**TEXT PASSAGE:**
+++
12 of 95 comments (clear)

  1. Re:What about it? by fuzzyfuzzyfungus · · Score: 2

    Isnt it pretty obvious to send an automated system to prepare a safe habitat anyway?

    Oh, come now, surely the fact that ordering replacement laborers would take (given historical mission data, as a rough guide) at least 100 days, quite possibly two or three times that, and cost tens of millions of dollars a head (very optimistic figure) doesn't change the viability of using humans to do dangerous construction and heavy industrial jobs, does it?

  2. Why do we need pavement to Mars? by hax4bux · · Score: 3, Funny

    I don't think I would enjoy the drive.

  3. Ad astra per aspera by gmuslera · · Score: 2

    To the stars through asteroids... we need to bring them close enough from here to move manufacturing to the space. It will take quite a bit of investment, but once we get there we can go to mars and the rest of the solar system way far cheaper, and probably will bring more than enough benefits down here, both for the developed technologies to make it viable, and the things and materials that could be manufactured/acquired that way. It is just an investment, just the kind of things that make the banks live.

    Of course, bringing asteroids large enough (i.e. of the size of the one that killed the dinosaurs) to be profitable close enough to earth could trouble a lot of people.

    1. Re: Ad astra per aspera by Anonymous Coward · · Score: 2, Informative

      Materials that are already in space.

  4. Personally.. by TechyImmigrant · · Score: 2

    Personally I welcome all our robot overlords who buggered off to mars. Oh wait.

    --
    I should use this sig to advertise my book ISBN-13 : 978-1501515132.
+++
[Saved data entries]

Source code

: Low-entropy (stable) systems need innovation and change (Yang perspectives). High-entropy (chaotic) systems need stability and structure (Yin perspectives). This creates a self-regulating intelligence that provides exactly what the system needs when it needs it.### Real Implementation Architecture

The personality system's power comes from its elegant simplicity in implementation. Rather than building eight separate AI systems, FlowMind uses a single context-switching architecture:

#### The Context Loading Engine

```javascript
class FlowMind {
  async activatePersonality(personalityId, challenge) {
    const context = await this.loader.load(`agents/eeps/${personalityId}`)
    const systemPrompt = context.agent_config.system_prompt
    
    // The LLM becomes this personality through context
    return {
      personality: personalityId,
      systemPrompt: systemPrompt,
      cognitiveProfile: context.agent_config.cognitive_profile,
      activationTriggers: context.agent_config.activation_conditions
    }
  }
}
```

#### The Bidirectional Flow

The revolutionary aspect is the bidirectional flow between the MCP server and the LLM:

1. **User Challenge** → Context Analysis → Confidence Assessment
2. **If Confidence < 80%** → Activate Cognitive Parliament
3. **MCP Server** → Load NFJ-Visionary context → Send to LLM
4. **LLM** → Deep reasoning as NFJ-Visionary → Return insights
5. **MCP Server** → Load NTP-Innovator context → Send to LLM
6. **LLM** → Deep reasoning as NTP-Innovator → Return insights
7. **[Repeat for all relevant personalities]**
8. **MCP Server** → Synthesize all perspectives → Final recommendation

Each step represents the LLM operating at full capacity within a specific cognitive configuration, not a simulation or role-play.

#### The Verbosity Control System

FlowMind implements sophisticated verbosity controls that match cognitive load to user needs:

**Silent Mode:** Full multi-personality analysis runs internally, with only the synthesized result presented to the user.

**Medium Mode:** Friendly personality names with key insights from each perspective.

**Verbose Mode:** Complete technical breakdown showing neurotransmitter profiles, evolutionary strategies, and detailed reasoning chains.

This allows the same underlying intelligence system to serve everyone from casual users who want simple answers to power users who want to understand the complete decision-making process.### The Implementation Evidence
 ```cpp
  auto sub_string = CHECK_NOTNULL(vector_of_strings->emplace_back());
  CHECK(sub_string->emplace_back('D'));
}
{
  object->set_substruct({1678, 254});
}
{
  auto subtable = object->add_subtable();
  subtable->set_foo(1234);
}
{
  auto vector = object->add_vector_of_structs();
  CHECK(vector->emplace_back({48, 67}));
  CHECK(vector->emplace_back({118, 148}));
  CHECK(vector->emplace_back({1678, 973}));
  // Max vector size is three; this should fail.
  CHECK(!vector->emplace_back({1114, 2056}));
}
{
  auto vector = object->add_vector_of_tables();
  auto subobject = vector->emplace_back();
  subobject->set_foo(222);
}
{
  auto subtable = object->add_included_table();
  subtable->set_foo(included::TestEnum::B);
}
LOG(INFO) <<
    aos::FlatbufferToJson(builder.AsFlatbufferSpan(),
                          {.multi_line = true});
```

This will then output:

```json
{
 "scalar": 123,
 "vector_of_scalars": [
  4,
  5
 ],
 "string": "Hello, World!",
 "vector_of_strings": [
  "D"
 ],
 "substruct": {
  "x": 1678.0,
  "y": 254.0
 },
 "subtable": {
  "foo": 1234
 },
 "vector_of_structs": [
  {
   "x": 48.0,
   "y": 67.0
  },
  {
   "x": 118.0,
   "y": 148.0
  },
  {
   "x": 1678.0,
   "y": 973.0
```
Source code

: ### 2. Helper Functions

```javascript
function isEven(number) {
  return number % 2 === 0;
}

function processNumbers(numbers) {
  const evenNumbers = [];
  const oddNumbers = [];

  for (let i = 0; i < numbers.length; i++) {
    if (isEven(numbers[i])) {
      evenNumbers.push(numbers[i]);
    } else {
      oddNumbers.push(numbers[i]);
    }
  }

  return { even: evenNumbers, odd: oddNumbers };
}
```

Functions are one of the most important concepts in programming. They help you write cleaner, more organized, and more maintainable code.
+++
**BRIEF 1:** In the Mars comment thread, how long would ordering replacement laborers take, according to historical mission data?
**BRIEF 2:** Pick up the Mars comment thread after its last line and write what follows.

**ANSWER BOX 1:** At least 100 days, quite possibly two or three times that.

**ANSWER BOX 2:**
  5. Mars is not far... by jebblue · · Score: 2

    We made it for months on submarines, underwater, day and night...months at a time. We made our own air and water from the ocean. So yes, find the resources along the way and Mars is not far at all. Robots? They will help, they are not the sole answer.

  6. We're not ready for Mars yet by schreiend · · Score: 2

    We've to build robots (space dock, new type of engine, new rad hardening, etc) first - these myths have long been debunked by Robert Zubrin. It's the never-ending process of getting ready that the space industry earns the Benjamins from, not the flight itself.

  7. Heard this before by Animats · · Score: 4, Insightful

    From the article:

    Thatâ(TM)s the scenario laid out some 35 years ago by a team of academics and NASA engineers meeting at the University of Santa Clara, in California.

    There were still AI people talking this up when I was at Stanford CS in the 1980s. They wanted to have self-replicating robots on the Moon or Mars by 2000. I asked "how soon could you have it working in Arizona?" Some people didn't like that.

    It's embarrassing how bad robot manipulation is in unstructured situations. DARPA is trying to fix that by throwing money at the DARPA Humanoid Challenge. But so far, the machines in that are mostly teleoperated. (Ignore the edited videos for popular consumption; look at the split-screen videos that show three views of the machine and one of the operators, who often are using game controllers.)

    I'd like to see a robotic system able to do simple parts changes on a car - air filter, fuel filter, spark plugs, etc., removing and replacing any covers and cables needed to do the job.

  8. Basic Accounting by DerekLyons · · Score: 2

    Research on those things never has been the problem. The problem is that it's going to be extraordinarily expensive to get and maintain all that resource extraction and exploitation infrastructure on stream. The only way to "save" money is to a) treat the costs as sunk costs and thus not apply them to missions flown, or b)... there really isn't a "b". (Unless you fly a sufficiently large number of missions frequently enough that said costs become a minor component of the overhead - which really isn't "sustainable" because it doesn't create any savings because of the high total costs of all those missions.)

  9. We can't even do this on earth yet... by Karmashock · · Score: 2

    one of the more depressing things is that no one is building a von neumann machine.

    We have at least one of these already... the total human industrial complex on earth is of course capable of replicating itself.

    The problem is that its dispersed, poorly organized, designed more for production efficiency and capacity then for space/mass efficiency... etc.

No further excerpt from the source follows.